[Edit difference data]
---+---

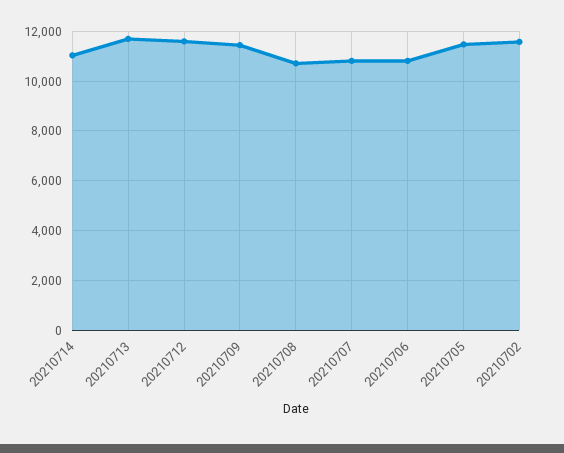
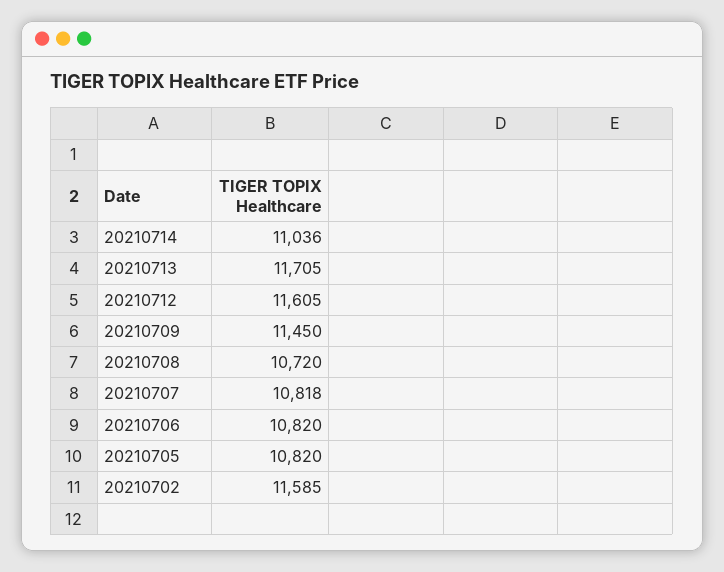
  {
    "20210714": 11036,
    "20210713": 11705,
    "20210712": 11605,
    "20210709": 11450,
    "20210708": 10720,
    "20210707": 10818,
    "20210706": 10820,
-   "20210705": 11500,
+   "20210705": 10820,
    "20210702": 11585
  }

---+---

Description of the task:
Copy all the records word for word and keep the pictures out.

Output:
  {
    "20210714": 11036,
    "20210713": 11705,
    "20210712": 11605,
    "20210709": 11450,
    "20210708": 10720,
    "20210707": 10818,
    "20210706": 10820,
-   "20210705": 11500,
+   "20210705": 10820,
    "20210702": 11585
  }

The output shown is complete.